◆ **ASSIGNED TASK**
Print, exactly as they appear in the listing below, the lines from the line with "right ear: (84, 107)" to the line with "left knee: (154, 223)", with both end lines kept.
(EXERCISE DATA)
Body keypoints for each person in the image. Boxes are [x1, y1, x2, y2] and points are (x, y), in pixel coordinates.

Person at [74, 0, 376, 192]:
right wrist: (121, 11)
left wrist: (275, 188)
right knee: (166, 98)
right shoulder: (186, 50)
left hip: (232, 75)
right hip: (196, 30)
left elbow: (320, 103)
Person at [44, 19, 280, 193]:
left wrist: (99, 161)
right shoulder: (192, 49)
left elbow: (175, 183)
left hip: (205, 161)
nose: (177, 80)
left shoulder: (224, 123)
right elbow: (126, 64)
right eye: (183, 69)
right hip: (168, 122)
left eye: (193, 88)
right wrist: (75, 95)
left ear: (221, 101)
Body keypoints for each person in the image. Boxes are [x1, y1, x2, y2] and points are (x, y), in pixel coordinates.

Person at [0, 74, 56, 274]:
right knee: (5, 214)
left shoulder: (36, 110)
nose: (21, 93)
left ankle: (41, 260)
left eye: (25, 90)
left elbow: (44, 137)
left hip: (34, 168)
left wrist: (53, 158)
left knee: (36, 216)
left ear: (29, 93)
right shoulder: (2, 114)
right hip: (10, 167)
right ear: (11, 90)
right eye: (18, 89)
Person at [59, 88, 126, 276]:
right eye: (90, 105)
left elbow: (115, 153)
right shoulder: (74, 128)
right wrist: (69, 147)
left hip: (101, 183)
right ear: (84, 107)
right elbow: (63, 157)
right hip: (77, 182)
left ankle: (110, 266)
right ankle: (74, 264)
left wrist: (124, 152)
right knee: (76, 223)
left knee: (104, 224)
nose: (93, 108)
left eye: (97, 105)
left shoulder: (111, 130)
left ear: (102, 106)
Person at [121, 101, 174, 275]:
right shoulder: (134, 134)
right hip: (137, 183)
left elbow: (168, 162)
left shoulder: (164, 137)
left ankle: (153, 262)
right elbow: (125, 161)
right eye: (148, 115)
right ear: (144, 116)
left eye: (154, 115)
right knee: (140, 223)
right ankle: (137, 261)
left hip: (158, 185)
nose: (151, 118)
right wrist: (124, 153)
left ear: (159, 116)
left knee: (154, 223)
(End EXERCISE DATA)
(EXERCISE DATA)
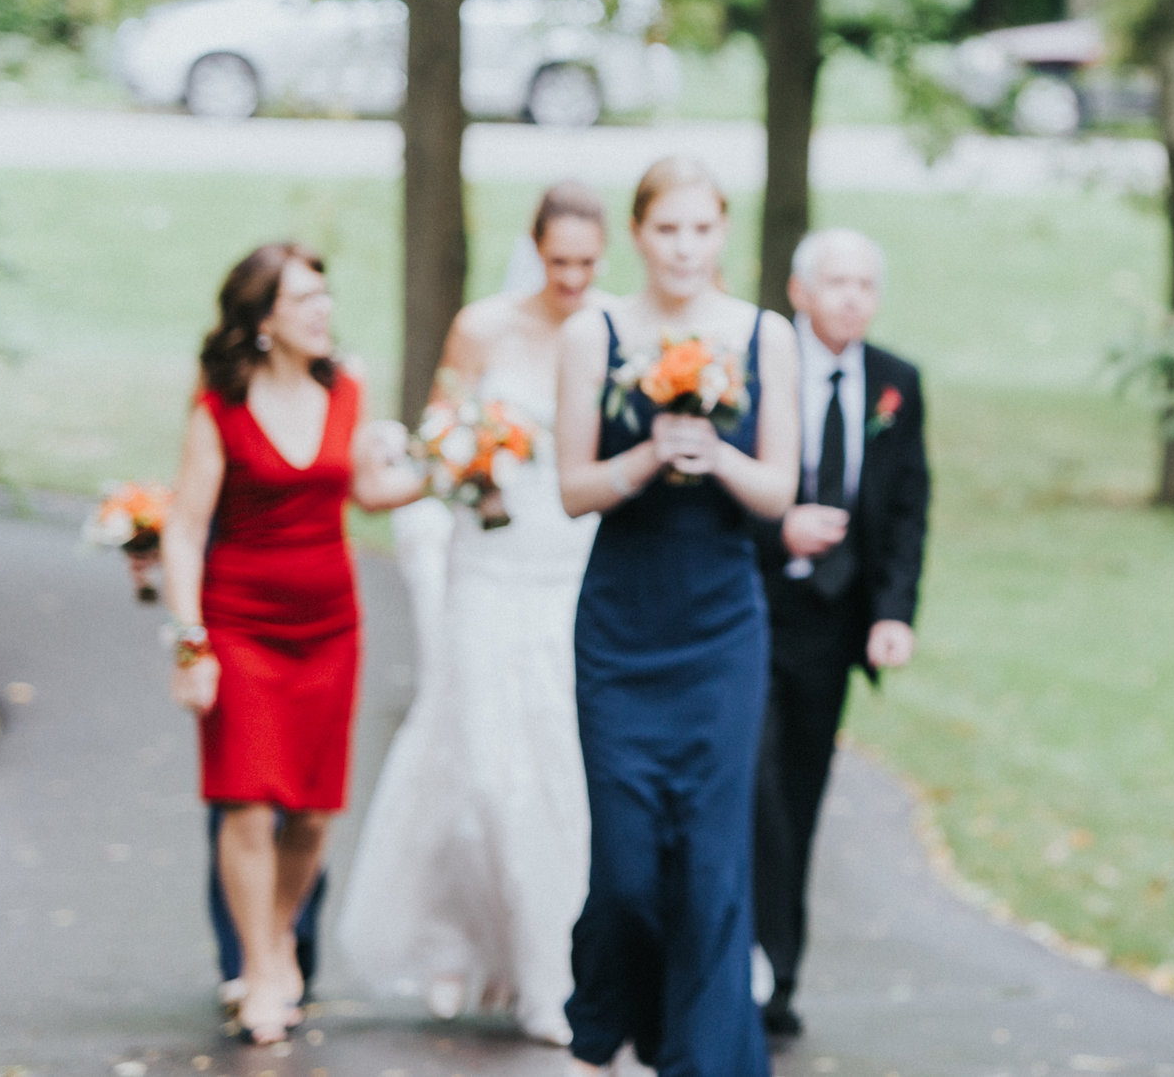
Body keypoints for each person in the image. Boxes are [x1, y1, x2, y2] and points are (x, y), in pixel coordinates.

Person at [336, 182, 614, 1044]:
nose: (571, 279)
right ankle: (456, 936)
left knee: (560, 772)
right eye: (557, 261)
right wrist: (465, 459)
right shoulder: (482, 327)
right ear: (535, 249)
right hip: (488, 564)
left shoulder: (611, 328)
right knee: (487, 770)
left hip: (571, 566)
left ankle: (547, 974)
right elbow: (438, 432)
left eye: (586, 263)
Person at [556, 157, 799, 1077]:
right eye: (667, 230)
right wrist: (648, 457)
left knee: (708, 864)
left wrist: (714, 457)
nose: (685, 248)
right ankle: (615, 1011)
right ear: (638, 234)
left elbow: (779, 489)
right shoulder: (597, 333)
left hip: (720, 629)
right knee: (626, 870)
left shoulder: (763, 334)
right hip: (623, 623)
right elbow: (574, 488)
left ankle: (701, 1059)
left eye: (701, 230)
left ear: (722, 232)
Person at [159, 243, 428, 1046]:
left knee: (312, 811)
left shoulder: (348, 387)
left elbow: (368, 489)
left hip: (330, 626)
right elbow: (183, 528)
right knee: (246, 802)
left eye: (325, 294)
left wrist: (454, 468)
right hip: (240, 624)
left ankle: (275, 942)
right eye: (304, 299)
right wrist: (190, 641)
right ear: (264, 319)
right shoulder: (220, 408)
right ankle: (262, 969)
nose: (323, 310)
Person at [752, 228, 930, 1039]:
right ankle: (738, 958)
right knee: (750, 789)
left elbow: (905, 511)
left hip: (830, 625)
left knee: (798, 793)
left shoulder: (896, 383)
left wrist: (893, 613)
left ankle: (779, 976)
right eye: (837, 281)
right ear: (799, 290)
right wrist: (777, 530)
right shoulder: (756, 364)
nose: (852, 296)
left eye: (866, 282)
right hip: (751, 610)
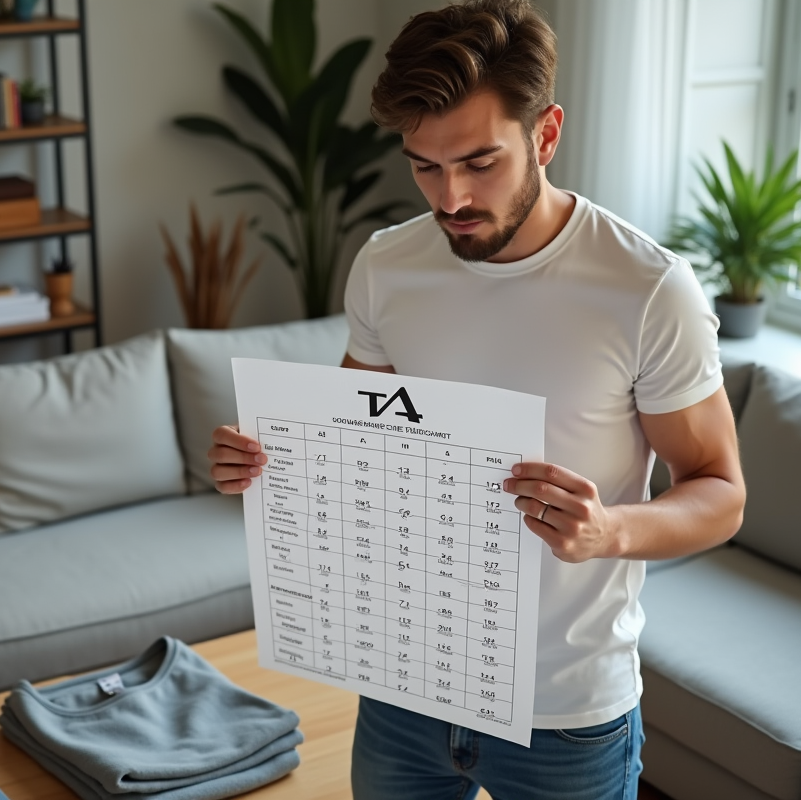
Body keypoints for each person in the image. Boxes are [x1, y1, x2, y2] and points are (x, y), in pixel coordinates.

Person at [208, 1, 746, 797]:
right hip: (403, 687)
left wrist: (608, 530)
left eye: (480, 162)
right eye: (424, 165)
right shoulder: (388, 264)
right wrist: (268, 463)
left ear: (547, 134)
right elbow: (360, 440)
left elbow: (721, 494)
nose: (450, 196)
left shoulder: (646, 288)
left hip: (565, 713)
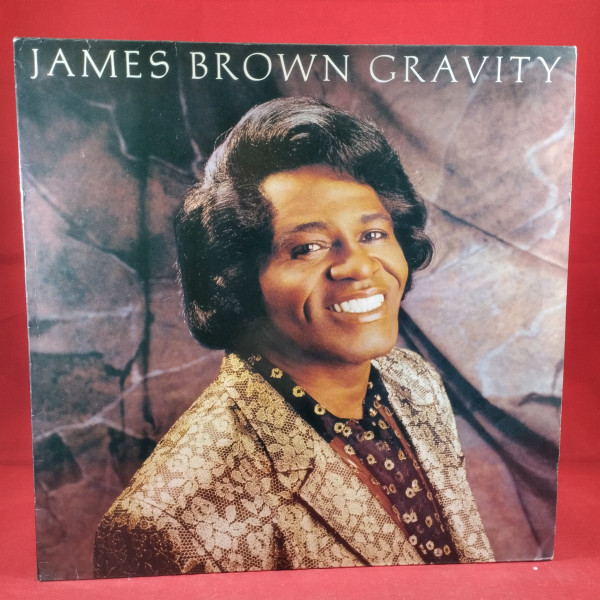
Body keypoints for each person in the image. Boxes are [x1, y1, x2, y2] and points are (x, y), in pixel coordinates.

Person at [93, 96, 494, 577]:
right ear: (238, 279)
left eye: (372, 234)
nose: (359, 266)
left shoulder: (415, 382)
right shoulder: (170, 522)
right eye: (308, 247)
(End EXERCISE DATA)
◆ **SOLUTION FOR THIS EXERCISE**
right ear: (84, 107)
right elbow: (63, 157)
right hip: (77, 182)
left ankle: (110, 266)
right ankle: (74, 264)
left wrist: (124, 152)
right knee: (76, 223)
left knee: (104, 224)
nose: (93, 108)
left eye: (97, 105)
left shoulder: (111, 130)
left ear: (102, 106)
Person at [121, 101, 174, 275]:
right shoulder: (134, 134)
right hip: (137, 183)
left elbow: (168, 162)
left shoulder: (164, 137)
left ankle: (153, 262)
right elbow: (125, 161)
right eye: (148, 115)
right ear: (144, 116)
left eye: (154, 115)
right knee: (140, 223)
right ankle: (137, 261)
left hip: (158, 185)
nose: (151, 118)
right wrist: (124, 153)
left ear: (159, 116)
left knee: (154, 223)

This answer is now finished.